Another long silence passed.

Tandy said, “Did they ever fight over a girl before?”

“Not that I recall.”

“They’re thirty years old, Claire. They should be grown up by now!”

“Max thinks we’re in a reaping season, that he’s reaping what he sowed by being an absent dad.”

“Well, I’d be the first in line to blame Brett’s dad and, just for good measure, I’d even throw in Big-Hair Bimbo from Bishop as partly responsible.” She referred to her ex-husband and his second wife.

“Your sarcastic tone has lost its sharp edges.”

“Old age. Seriously, I’ve done my own share of sowing seed that wasn’t exactly the best for my kids.”

“Me too. But you know, at some point they need to take responsibility for their own choices. Good, not so good, incredibly stupid like this one.”

“Figuring out how to let them go is like dancing to music I can’t hear. The radio signal is blocked or something.”

The bedcovers rustled as Brett stirred.

Tandy said, “Is he humming?”

Brett chuckled. “The Byrds.”

They hurried to his side. Claire’s stomach ached at the sight of his eyes swollen shut and the bright white bandage across his nose.

He murmured, “‘Turn! Turn! Turn!’ 1965.”

Tandy touched his shoulder. “‘To Everything There Is a Season.’ Pete Seeger, 1962, before the Byrds. And before that it was in Ecclesiastes, you knucklehead.”

A corner of his mouth went up and down. “Tell Erik I’m sorry.”

“Tell him yourself tomorrow. He’s just down the hall.”

“Mm-hmm.” He quickly dozed off again.

“Claire.” A tear trickled down Tandy’s cheek. “How do we let them reap their own stuff when they look like this?”

Claire put an arm around Tandy’s shoulders. “By spending a whole lot of time on our knees.”

“You sound more like Indio every day.”

“Yeah. I figure it’s about time I grew up too.” She wrapped her other arm around Tandy and, on impulse, began to pray aloud, a thing she had never done before with her friend.

A new peace filled her. A new certainty took up residence in her heart: God was with them in all their sowing and reaping. Yes, they had to gather weeds with the flowers. As her father-in-law said, though, God could do amazing things with weeds.

And, as her mother-in-law said, God was good.

Hallelujah.

  
Twenty-Eight

R
osie sat with Bobby in the lieutenant’s office.

Behind his desk, their boss hung up the phone and grinned. Davis was a fit-and-trim, no-nonsense guy with a full head of black hair turning to silver. At the moment, he let his grandfatherly demeanor come out to play. “Okay, now it’s official: Beaumont’s fine. Cheer up, Rosie. There’s nothing to worry about.”

“I shot him.”

“The Padres are going to thank you for saving their first baseman from further injury.”

“I should have—”

“Put a lid on it. The guy had a gun.”

“A toy gun!”

He glared. “Beaumont pointed a gun at you. You told him to drop it. He didn’t. And there’s more.” He paused, his glare softened. “I just found out his blood alcohol content was high, but not by much. Here’s the thing though: they found PCP in his system. He had no idea what he was doing, not a clue.
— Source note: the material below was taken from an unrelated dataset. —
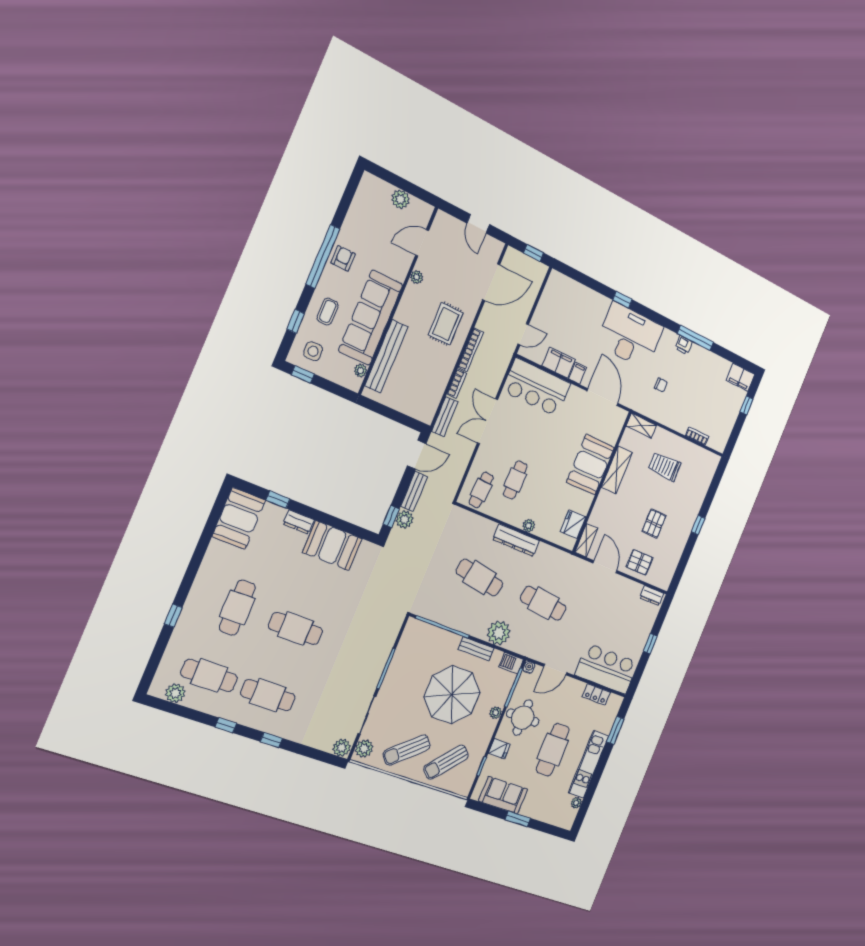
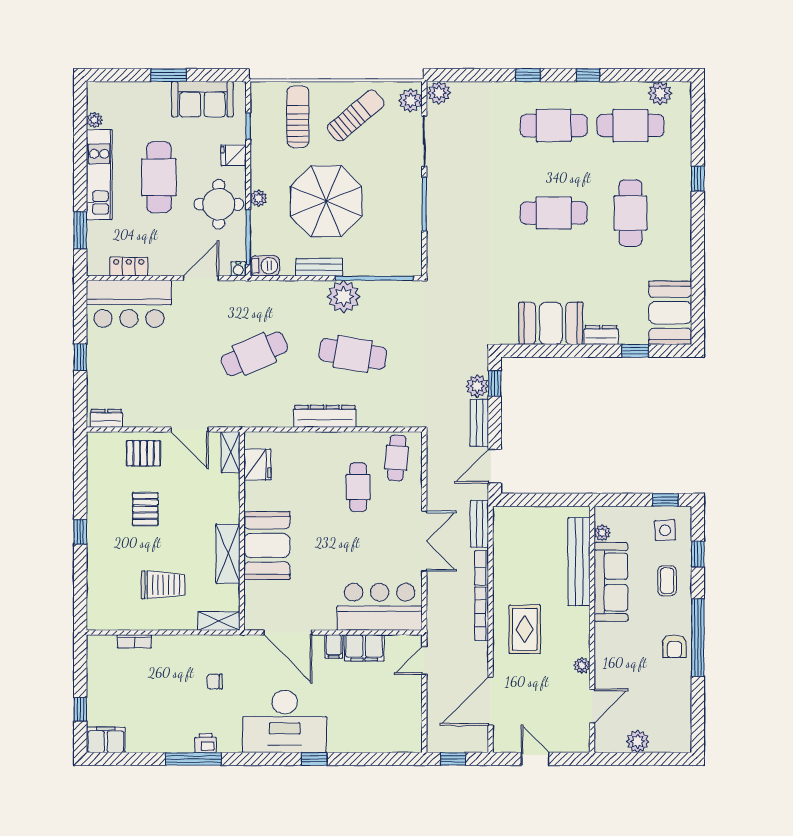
sofa: (371, 318) -> (611, 582), width x0.74, depth x0.79
plant: (529, 526) -> (316, 440), removed
cafe table: (543, 603) -> (254, 354), turned -30
plant: (499, 633) -> (343, 297), moved
sun lounger: (446, 762) -> (298, 117), turned -42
The lab guy is surprised one bullet stopped him.”

Bobby whistled. “Me too.”

Erik Beaumont on drugs? She found no space to file that information in her mind. It would explain his violence that didn’t make sense either.
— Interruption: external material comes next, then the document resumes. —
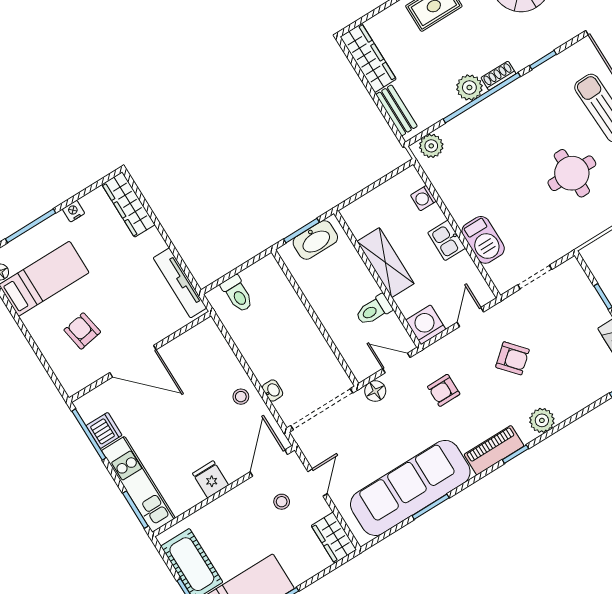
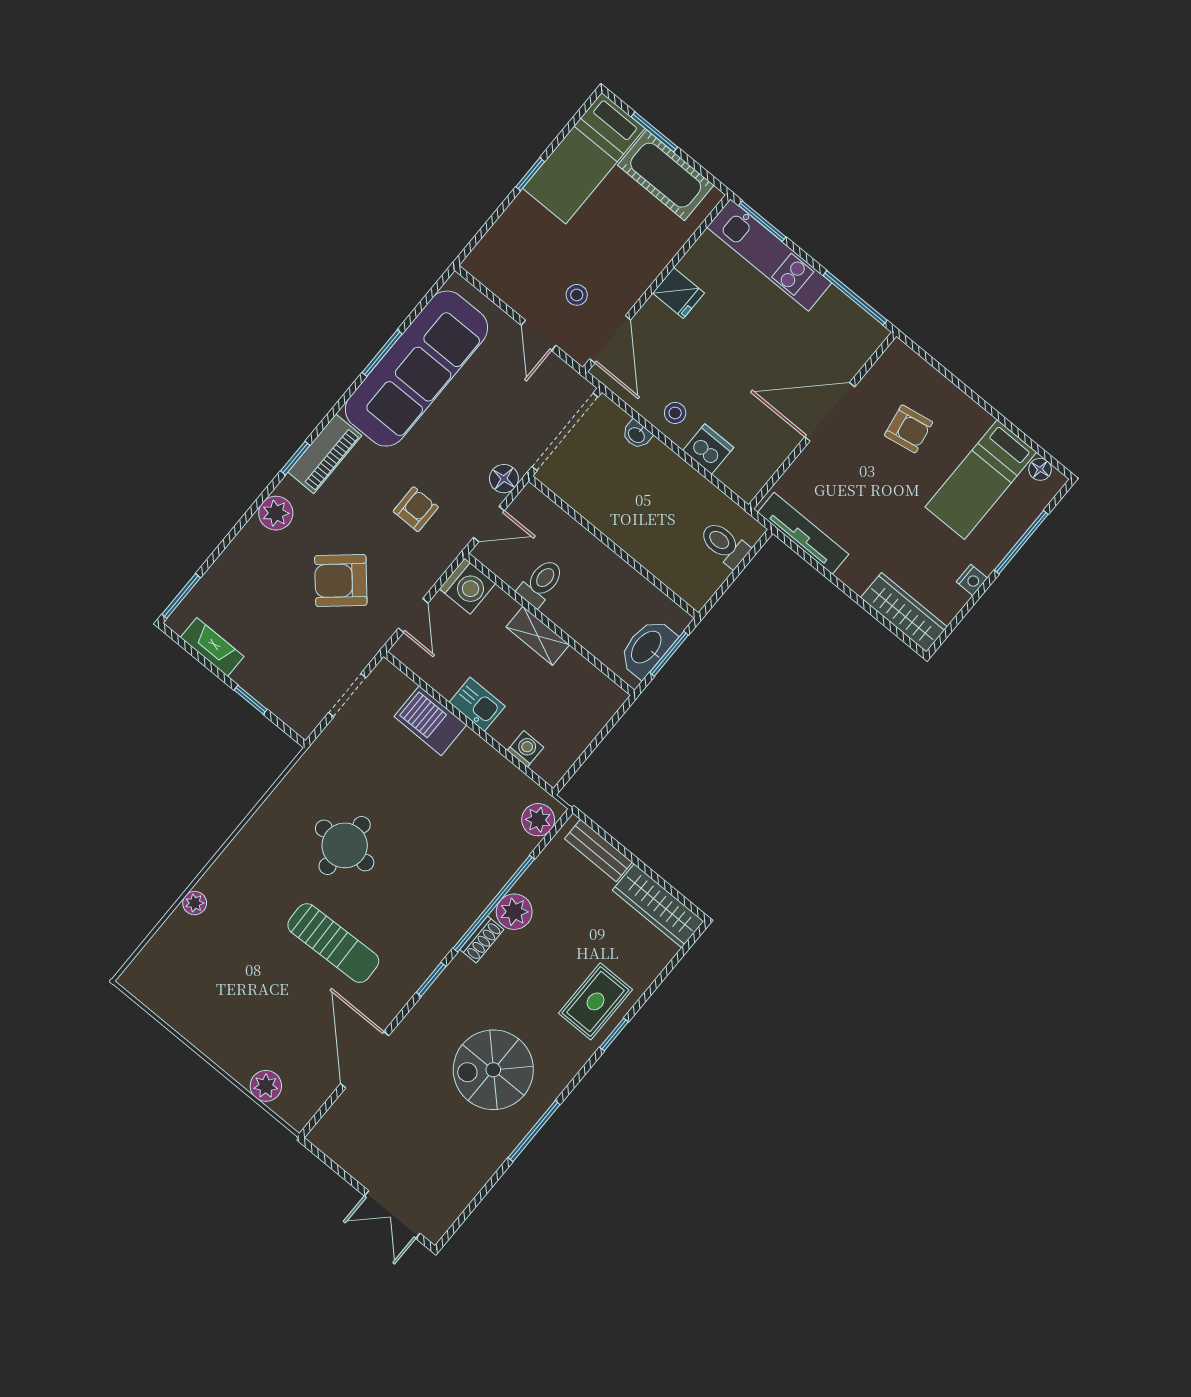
shelving: (385, 263) -> (538, 636), width x0.67, depth x0.75
armchair: (512, 358) -> (341, 581), width x1.38, depth x1.38
dishwasher: (104, 430) -> (708, 449), moved, turned 180
wardrobe: (334, 538) -> (494, 271), removed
“So,” Davis said, “take some time and get over it. I want you back on the street ASAP. Your mandatory suspension won’t last long. As far as I’m concerned, the investigation is over.” He pushed back his chair and walked around the desk. “I’m going home. It’s Saturday. That means pancakes with my wife followed by the grandkids’ soccer games.”